Bill would prohibit financial institutions from tracking gun sales
(UM Legislative News Service) The Senate Business and Labor Committee discussed a bill on Wednesday, Feb. 22, that would prohibit financial institutions from using databases to track the sale of firearms, accessories, components, and ammunition.
Sen. Terry Vermeire, R-Anaconda, is sponsoring Senate Bill 359, which would remove the ability for companies across the state to monitor monetary transactions of guns or anything related.
“This is a pro-firearms piece of legislation,” Vermiere said.
Vermeire said the reason for the bill is that in September the International Organization for Standardization approved a new merchant category code that would allow for financial institutions to track firearms sales across the globe.
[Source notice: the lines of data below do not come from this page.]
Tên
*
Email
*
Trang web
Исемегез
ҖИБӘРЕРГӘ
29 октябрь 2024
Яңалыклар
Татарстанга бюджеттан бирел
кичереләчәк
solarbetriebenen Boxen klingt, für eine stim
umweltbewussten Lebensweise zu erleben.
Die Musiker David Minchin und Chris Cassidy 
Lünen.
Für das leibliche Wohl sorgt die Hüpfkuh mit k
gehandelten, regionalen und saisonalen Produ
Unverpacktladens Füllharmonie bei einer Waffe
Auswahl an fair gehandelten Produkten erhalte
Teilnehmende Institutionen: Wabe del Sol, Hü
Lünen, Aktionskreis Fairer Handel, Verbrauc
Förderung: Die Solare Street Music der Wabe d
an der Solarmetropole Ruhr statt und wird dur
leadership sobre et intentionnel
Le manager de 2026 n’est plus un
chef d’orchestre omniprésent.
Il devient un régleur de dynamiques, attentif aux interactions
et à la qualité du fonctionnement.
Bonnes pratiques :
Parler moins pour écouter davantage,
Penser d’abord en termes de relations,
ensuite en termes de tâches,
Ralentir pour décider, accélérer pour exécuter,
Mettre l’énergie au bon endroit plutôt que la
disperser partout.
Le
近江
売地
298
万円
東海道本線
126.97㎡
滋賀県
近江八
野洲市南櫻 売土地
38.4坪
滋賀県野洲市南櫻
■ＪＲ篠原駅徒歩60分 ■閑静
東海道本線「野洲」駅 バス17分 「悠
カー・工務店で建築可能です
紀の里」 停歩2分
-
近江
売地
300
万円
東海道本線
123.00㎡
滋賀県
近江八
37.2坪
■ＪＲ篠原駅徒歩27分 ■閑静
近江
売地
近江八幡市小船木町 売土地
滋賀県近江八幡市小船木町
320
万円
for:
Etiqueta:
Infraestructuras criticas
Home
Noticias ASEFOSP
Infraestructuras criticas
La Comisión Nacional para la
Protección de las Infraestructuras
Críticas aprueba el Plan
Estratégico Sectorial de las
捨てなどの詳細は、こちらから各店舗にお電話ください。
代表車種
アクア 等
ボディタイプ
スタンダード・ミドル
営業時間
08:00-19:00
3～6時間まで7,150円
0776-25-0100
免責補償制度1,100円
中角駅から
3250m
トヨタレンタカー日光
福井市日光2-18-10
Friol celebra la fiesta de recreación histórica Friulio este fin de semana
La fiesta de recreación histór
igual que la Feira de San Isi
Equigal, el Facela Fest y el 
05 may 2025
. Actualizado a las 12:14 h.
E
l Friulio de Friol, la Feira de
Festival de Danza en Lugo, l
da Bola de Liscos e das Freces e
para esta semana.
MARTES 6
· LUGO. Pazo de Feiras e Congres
Austin Knudsen, Montana’s Attorney General, was one of four supporters of the bill who testified. He said this has been an issue that he has been active in because it would only be used by companies in correlation with governments to track firearm sales.
“That’s something as the Attorney General that I take very seriously. I think that’s a violation of their constitutional rights,” Knudsen said.
Lisa Bennett, a resident of Carbon County who works in the hunting industry, spoke in support of the bill saying that getting support from financial institutions is already hard enough for companies and the addition of the companies being able to tell if you support firearms or are in that industry has made it even more difficult.
“I’m sure you’re aware of legislation in California, and if not I’ll make you aware of it, that contractors doing business with the state of California had to register if they were affiliated or a member of the NRA. I mean this is not observed that this can actually expand to other things, we need to cut it off right now,” Bennett said.
She said companies such as Bank of America, Venmo, Apple and more can see your political affiliation through transactions, and if they don’t agree with it, she says they will cut you off from their services.
“By allowing these businesses to track these sales you’re discriminating against us. I would ask you to please support this bill, and I would go even further than this bill goes,” Bennett said.
Gary Marbut, president of the Montana Shooting Sport Association said in support of the bill that though he hasn’t seen what Bennett was discussing in Montana he’s heard chatter about it nationally, and believes the state needs to get ahead of it.
Marbut and Knudsen said that he would like to see additions to the bill include an enforcement mechanism or measures that could be used to make the financial companies comply with the law.
There were no opponents who testified at the bills hearing. The committee did not take immediate action on the bill.